In 2011, Alstom was awarded an additional $117 million 5-year contract with MARTA to upgrade its train control and SCADA systems. The new technology is designed to provide MARTA's rail team with more efficient operations, better communication between trains and stations, enhanced monitoring capabilities, quicker response times, and reduced maintenance costs. Included in the project is an upgrade for all 318 rail cars to install an enhanced Fault Identification and Monitoring System (FIMS) and full color driver's display built by Quester Tangent. The new systems passed "mini fleet" testing in 2015.

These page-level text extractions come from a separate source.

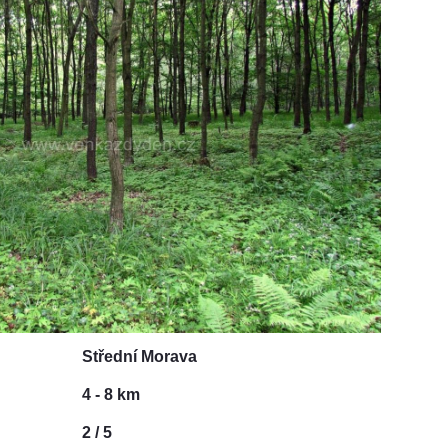
Střední Morava
4 - 8 km
2 / 5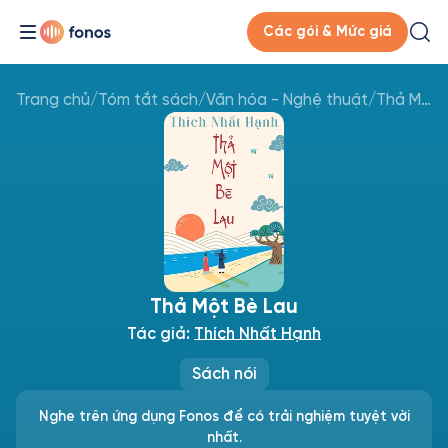
Các gói & Mức giá
Trang chủ
/
Tóm tắt sách
/
Văn hóa - Nghệ thuật
/
Thả Một Bè Lau
Thả Một Bè Lau
Tác giả:
Thích Nhất Hạnh
Sách nói
Nghe trên ứng dụng Fonos để có trải nghiệm tuyệt vời
nhất.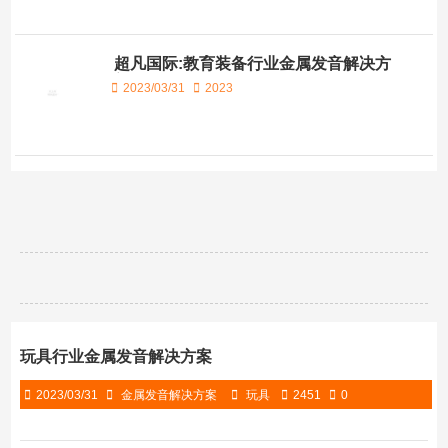
超凡国际:教育装备行业金属发音解决方
案
2023/03/31
2023
玩具行业金属发音解决方案
2023/03/31
金属发音解决方案
玩具
2451
0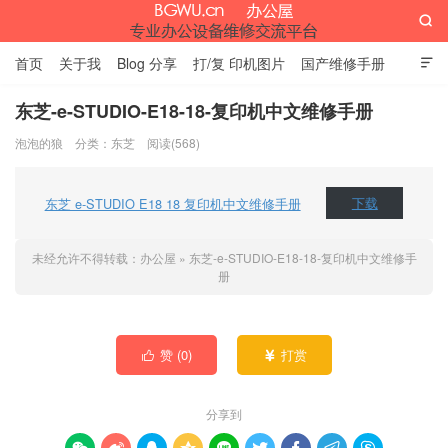

首页
关于我
Blog 分享
打/复 印机图片
国产维修手册

外资维修手册
伊萨网址大全
办公设备网页名片
留言板
东芝-e-STUDIO-E18-18-复印机中文维修手册
泡泡的狼
分类：
东芝
阅读(568)
办公屋
东芝 e-STUDIO E18 18 复印机中文维修手册
下载
未经允许不得转载：
办公屋
»
东芝-e-STUDIO-E18-18-复印机中文维修手
册
赞 (
0
)
打赏


分享到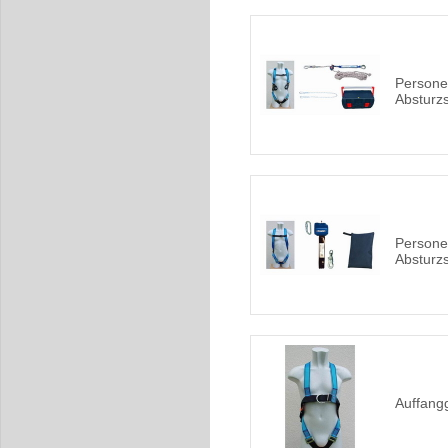
Persone
Absturz
Persone
Absturz
Auffang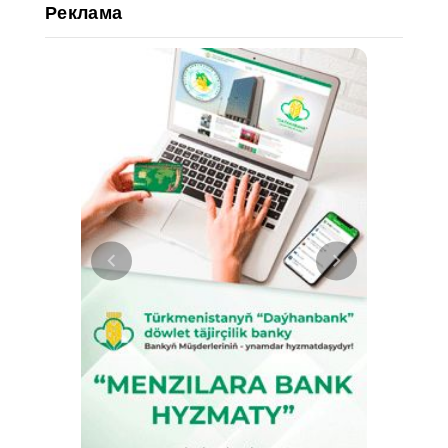
Реклама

On December 1, 2017, MARTA posted a notice of intent to award a $146 million contract for the "Rail Car Life Extension Program" to Kinki Sharyo International LLC. On January 26, 2018, Kinki Sharyo signed the $146 million rail car refurbishment contract. The work starts with 118 cars, with 94 more options.

On March 29, 2019, Stadler Rail was awarded the contract to manufacture up to 354 new CQ400 rail cars for MARTA. These cars, which will enter into service in 2026, will replace the entire fleet of CQ310, CQ311, and CQ312 trains and provide expansion to the rail fleet.